* [Te doen]: Neem het materiaal woordelijk over vanaf het begin tot en met de regel waarin "title Simulations for" staat, met beide uiteinden inbegrepen. Laat de afbeeldingen in je antwoord weg.
=== Aangeleverd materiaal ===
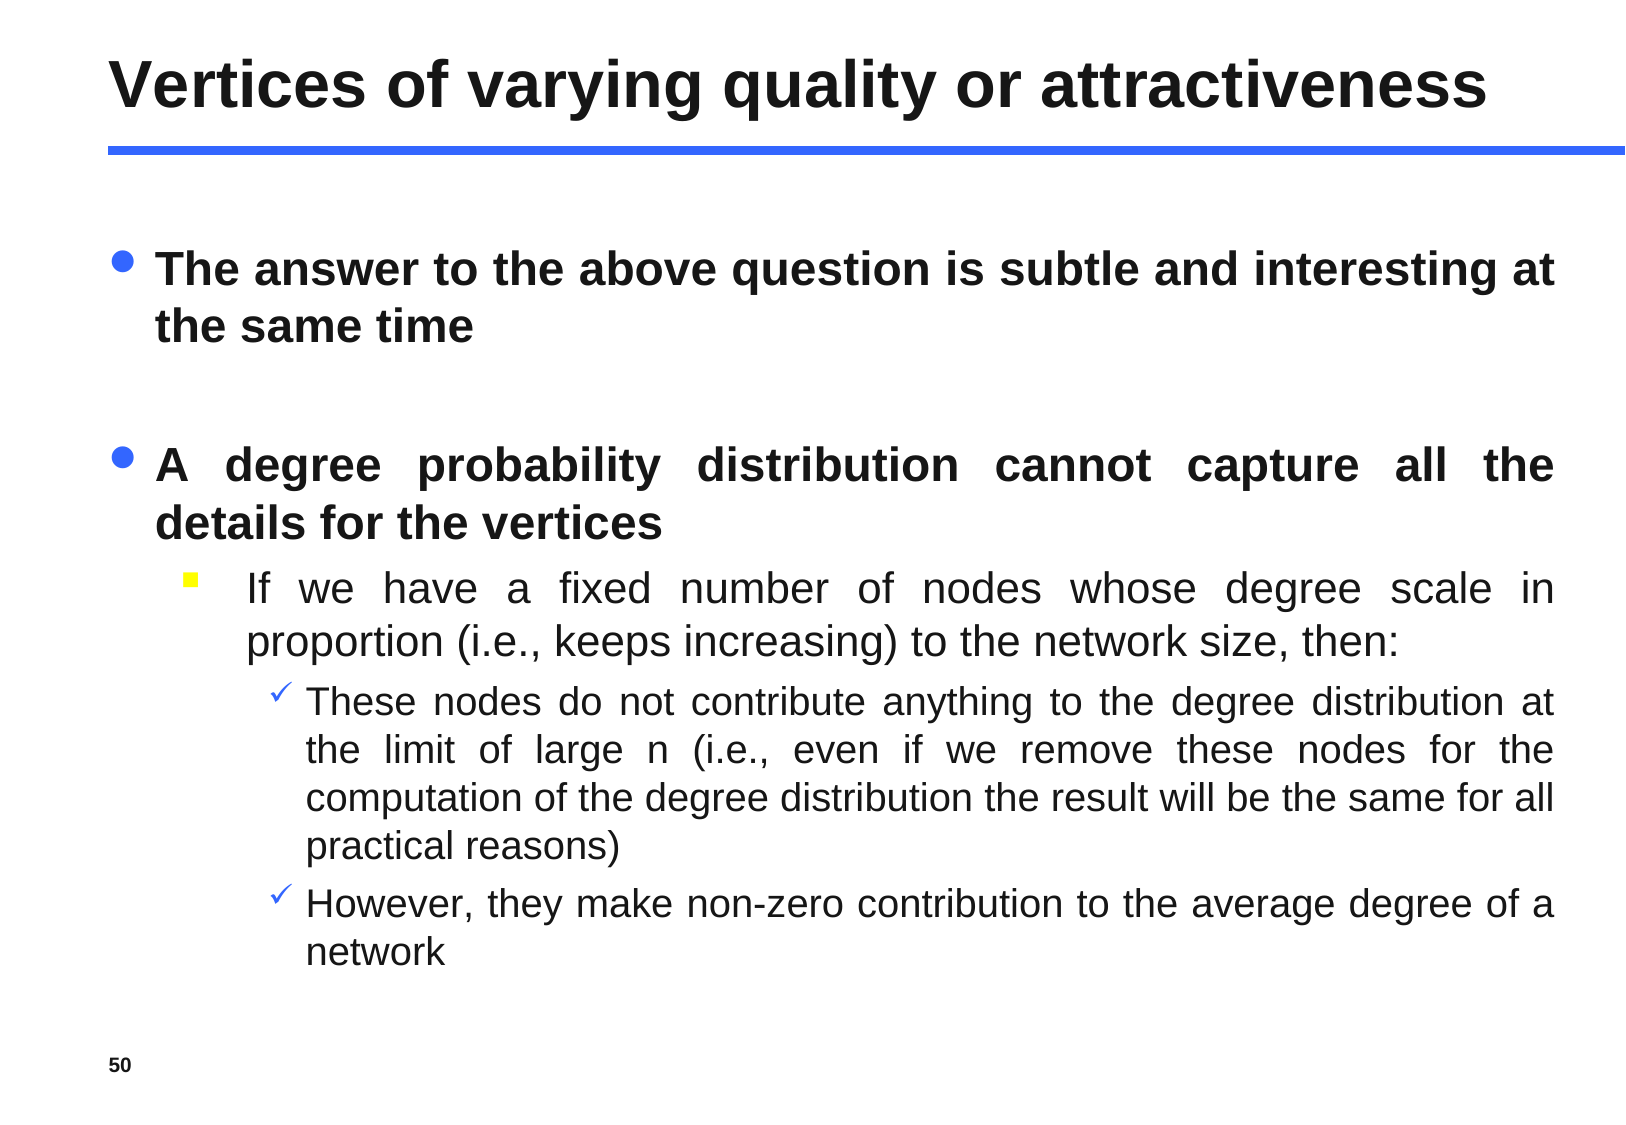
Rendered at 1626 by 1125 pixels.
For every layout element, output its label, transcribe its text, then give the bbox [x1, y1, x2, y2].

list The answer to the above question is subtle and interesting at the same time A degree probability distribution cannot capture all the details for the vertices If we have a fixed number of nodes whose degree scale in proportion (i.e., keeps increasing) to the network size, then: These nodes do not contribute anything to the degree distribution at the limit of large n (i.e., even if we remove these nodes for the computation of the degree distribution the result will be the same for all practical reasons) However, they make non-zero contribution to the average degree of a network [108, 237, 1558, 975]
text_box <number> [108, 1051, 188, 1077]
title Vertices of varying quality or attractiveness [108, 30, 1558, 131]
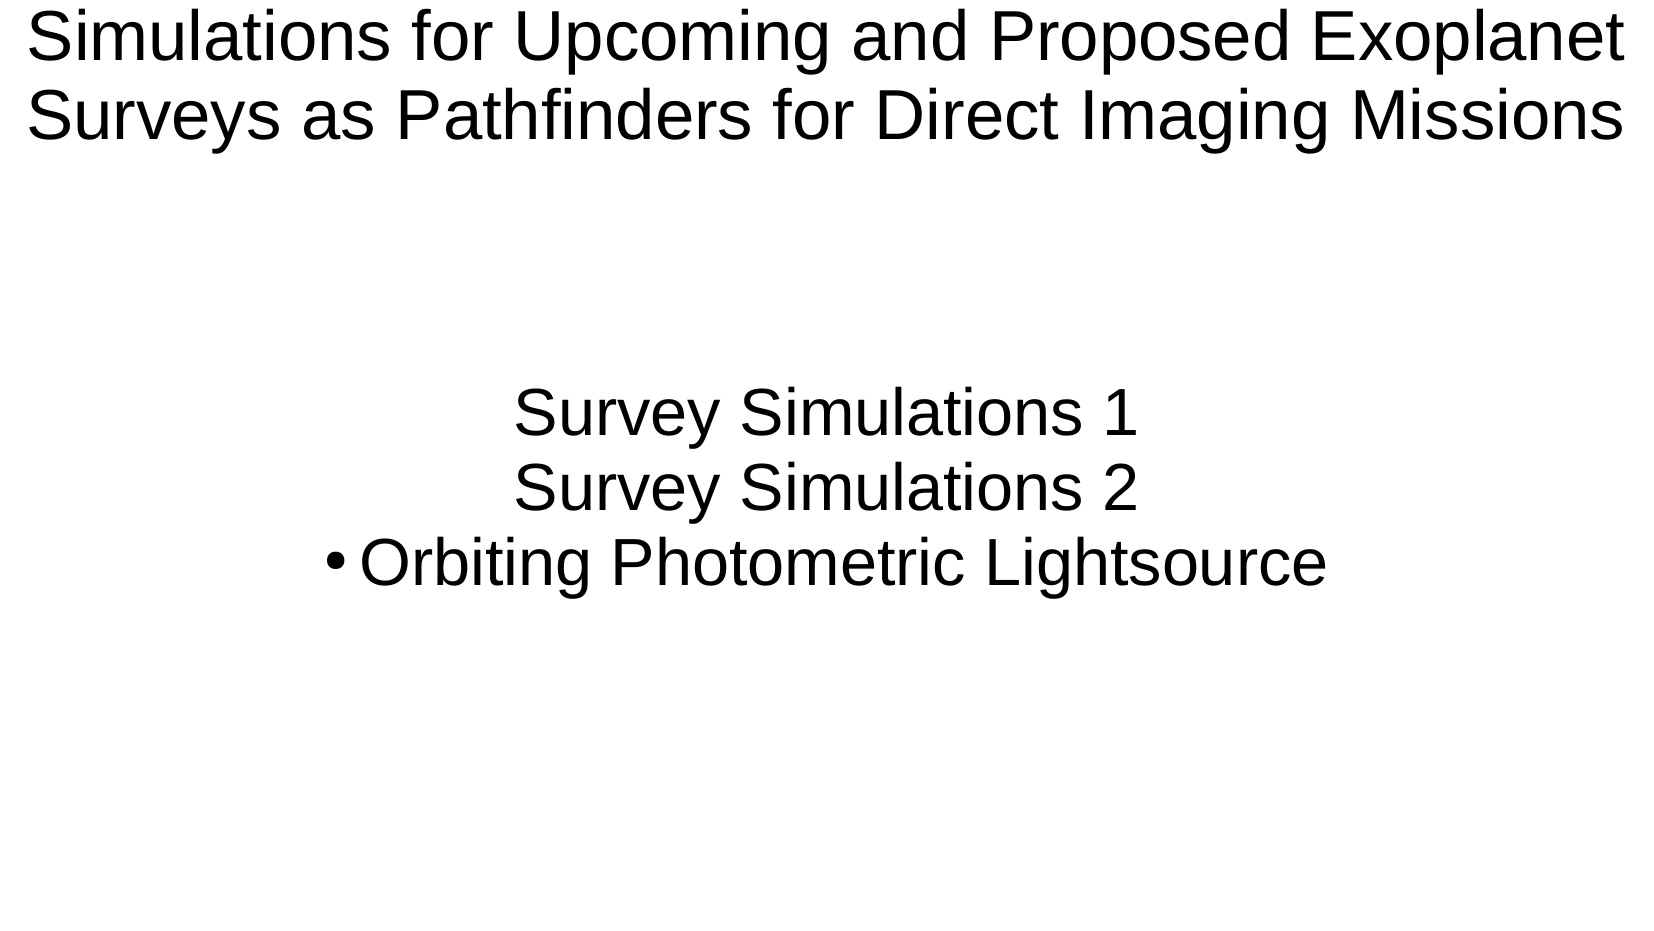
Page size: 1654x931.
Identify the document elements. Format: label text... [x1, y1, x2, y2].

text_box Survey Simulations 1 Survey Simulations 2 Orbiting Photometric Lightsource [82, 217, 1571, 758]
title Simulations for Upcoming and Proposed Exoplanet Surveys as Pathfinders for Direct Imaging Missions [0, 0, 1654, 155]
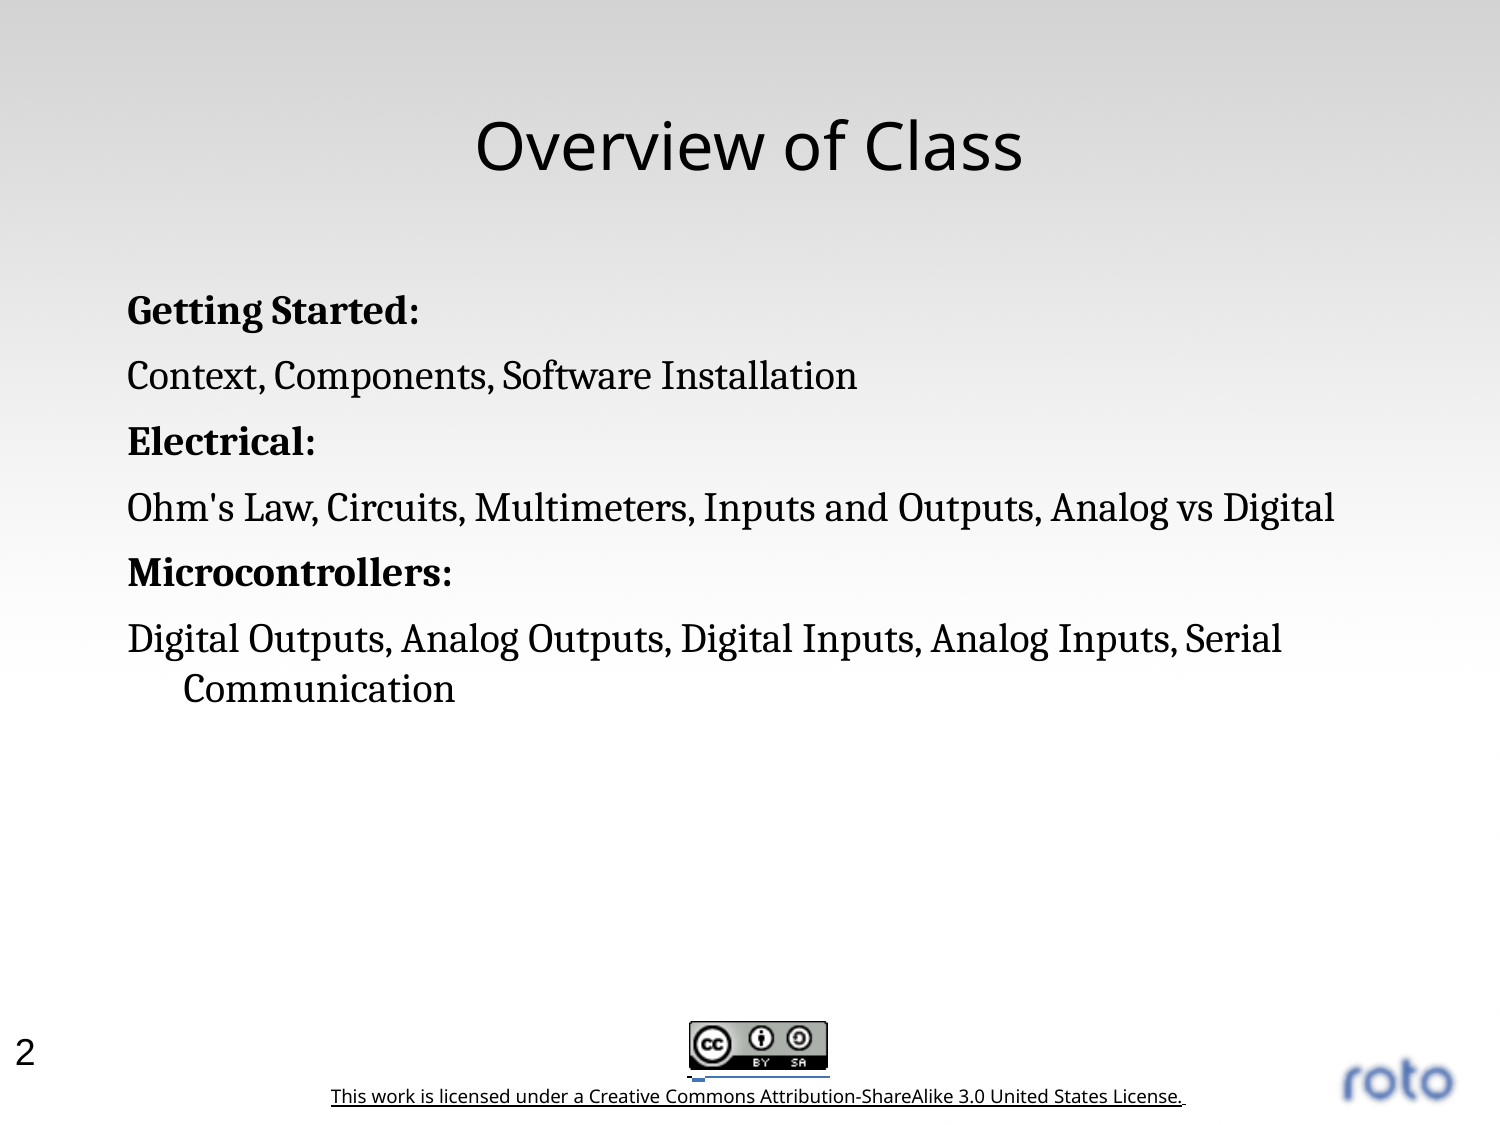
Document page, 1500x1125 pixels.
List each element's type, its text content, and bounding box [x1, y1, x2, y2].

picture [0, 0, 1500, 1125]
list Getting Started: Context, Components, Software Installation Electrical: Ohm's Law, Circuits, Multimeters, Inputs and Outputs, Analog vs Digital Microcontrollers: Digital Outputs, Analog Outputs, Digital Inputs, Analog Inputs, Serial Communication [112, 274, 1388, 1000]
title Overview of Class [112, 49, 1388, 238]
===
* [Uitkomst]:
Rendered at 1626 by 1125 pixels.
For every layout element, output its label, transcribe its text, then give the bbox [x1, y1, x2, y2].

list The answer to the above question is subtle and interesting at the same time A degree probability distribution cannot capture all the details for the vertices If we have a fixed number of nodes whose degree scale in proportion (i.e., keeps increasing) to the network size, then: These nodes do not contribute anything to the degree distribution at the limit of large n (i.e., even if we remove these nodes for the computation of the degree distribution the result will be the same for all practical reasons) However, they make non-zero contribution to the average degree of a network [108, 237, 1558, 975]
text_box <number> [108, 1051, 188, 1077]
title Vertices of varying quality or attractiveness [108, 30, 1558, 131]
Page size: 1654x931.
Identify the document elements. Format: label text... [x1, y1, x2, y2].

text_box Survey Simulations 1 Survey Simulations 2 Orbiting Photometric Lightsource [82, 217, 1571, 758]
title Simulations for Upcoming and Proposed Exoplanet Surveys as Pathfinders for Direct Imaging Missions [0, 0, 1654, 155]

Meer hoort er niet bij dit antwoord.